Recently we hosted the 10th Telstra Technology Day in Melbourne – an internal Telstra event where we invite global industry representatives to discuss some of the most important technology trends and how they will impact our business.
Here are a few interesting points from the discussion:
The Machines are Coming
- The Network can play an important role in offloading the compute power from the connected devices to the Cloud.
- All devices will be connected, from a power tool to a wind turbine, in order for the industry to gather data of their usage to generate insight about the product and its consumers.
- Security is a main challenge, which in turn puts requirements on the network, end-to-end.
A New Reality
- VR company Meta has thrown out monitors on desks for all its 140 employees, and instead everyone wears AR headsets to see as many virtual monitors as they need.
- In the next three years, a typical AR headset will shrink from helmet size to a smaller, more appealing size. These devices will have a high impact on the PC and mobile industries and start replacing those devices (or at least replacing/complementing their screens) within 10 years.

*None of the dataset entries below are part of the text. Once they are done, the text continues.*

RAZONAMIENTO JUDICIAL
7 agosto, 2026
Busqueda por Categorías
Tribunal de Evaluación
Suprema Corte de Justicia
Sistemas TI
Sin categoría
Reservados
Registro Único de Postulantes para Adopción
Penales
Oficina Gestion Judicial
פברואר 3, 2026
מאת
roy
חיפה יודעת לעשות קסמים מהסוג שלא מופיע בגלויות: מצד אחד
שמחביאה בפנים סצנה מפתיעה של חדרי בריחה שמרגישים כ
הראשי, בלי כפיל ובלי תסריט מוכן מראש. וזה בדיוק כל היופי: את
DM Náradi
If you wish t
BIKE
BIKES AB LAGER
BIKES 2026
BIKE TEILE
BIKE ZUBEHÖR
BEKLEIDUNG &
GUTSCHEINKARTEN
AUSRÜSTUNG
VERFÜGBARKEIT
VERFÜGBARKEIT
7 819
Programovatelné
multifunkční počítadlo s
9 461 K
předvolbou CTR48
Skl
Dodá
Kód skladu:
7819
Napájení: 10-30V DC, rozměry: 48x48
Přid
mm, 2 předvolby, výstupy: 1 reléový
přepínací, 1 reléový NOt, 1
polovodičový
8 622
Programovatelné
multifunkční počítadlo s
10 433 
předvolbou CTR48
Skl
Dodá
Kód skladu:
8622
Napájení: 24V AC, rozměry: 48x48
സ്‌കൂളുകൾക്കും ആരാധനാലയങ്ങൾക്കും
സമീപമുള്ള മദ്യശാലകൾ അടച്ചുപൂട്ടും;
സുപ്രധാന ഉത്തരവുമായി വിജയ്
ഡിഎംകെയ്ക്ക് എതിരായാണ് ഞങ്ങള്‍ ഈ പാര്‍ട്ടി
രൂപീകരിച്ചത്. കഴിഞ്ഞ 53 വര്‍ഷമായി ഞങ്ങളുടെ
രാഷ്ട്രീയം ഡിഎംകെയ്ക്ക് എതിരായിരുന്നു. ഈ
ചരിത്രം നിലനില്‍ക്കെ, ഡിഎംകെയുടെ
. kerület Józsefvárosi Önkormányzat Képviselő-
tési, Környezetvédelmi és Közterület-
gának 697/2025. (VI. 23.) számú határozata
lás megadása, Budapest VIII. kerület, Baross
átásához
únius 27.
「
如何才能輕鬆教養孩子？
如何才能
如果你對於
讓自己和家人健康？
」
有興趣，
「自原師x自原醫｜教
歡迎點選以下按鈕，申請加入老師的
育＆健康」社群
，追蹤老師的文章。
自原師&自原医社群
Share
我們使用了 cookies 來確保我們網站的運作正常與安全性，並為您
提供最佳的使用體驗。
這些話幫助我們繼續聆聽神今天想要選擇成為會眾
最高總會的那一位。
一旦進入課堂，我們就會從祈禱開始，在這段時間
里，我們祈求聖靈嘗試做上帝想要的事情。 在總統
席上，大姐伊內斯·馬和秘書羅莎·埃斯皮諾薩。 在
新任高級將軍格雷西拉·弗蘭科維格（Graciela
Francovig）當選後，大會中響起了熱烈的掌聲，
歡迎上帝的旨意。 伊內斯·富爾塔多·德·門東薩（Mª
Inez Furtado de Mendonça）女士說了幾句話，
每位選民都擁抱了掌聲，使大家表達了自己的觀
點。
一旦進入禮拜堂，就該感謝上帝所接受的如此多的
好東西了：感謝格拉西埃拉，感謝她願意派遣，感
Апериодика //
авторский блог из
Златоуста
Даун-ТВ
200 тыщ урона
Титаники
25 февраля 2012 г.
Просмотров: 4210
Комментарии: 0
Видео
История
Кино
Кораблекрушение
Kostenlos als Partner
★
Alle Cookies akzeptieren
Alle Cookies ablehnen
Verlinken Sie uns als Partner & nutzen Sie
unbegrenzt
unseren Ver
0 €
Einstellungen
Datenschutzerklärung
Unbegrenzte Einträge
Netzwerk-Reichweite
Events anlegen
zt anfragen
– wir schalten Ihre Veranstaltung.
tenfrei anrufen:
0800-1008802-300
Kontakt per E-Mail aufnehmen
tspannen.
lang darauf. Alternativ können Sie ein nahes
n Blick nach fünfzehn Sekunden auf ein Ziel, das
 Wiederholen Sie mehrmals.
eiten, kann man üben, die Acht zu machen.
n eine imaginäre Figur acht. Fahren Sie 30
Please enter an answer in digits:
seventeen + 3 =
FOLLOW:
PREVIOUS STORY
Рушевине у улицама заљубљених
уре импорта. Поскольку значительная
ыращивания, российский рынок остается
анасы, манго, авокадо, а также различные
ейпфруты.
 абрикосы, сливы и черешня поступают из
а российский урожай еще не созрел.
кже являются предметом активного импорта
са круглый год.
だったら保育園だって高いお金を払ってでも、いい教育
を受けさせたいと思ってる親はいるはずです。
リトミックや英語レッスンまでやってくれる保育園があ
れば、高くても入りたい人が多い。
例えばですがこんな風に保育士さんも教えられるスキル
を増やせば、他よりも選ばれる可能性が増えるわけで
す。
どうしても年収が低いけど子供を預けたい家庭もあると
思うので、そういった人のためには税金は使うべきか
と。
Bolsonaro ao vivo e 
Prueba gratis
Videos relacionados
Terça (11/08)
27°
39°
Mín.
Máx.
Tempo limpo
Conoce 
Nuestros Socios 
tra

- With 500,000 new threats released on the internet every day, traditional anti-virus software doesn’t work anymore. Instead you need Machine Intelligence using math-based technology to predict and stop an attack, before something bad is happening.
- Cyber risk management is not a problem to be fixed, it’s a condition to be managed.
- The security industry is very fragmented and that requires a common platform for execution and a good Service Organisation for Operation. Open Source can provide the former and organisations like Telstra the latter.
Industry 4.0 and AI
- With more connected devices than humans, and an increased compute power among all these devices, we are moving from human scale (all decisions made by human brain) to machine scale.
- This revolution started in manufacturing but now there are no industries that are free from this disruption.
- Our customers have an appetite to make better use of sensor data to improve and automate decision making.
The Future of Computing
- The computing power needed for the AI challenges of the future requires a new kind of computer. Our classical computers just can’t scale to that level without overheating.
- By way of illustration, a classical computer looking for a phone number would look at the directory list entry by entry to find a match, while a quantum computer would look at all entries in the directory in parallel.
- The global race is on to be the first to achieve a 50 qubit computer, which will outperform a classical computer with 14 billion transistors. Today we are at a few qubits, and they have to operate at just above 0 Kelvin (-254 Celsius), and the computer is stable only for a few seconds.
- It will likely up to a decade before we have a practical quantum computer, which in turn will require programming skills that are very different from the ones used for classical computers.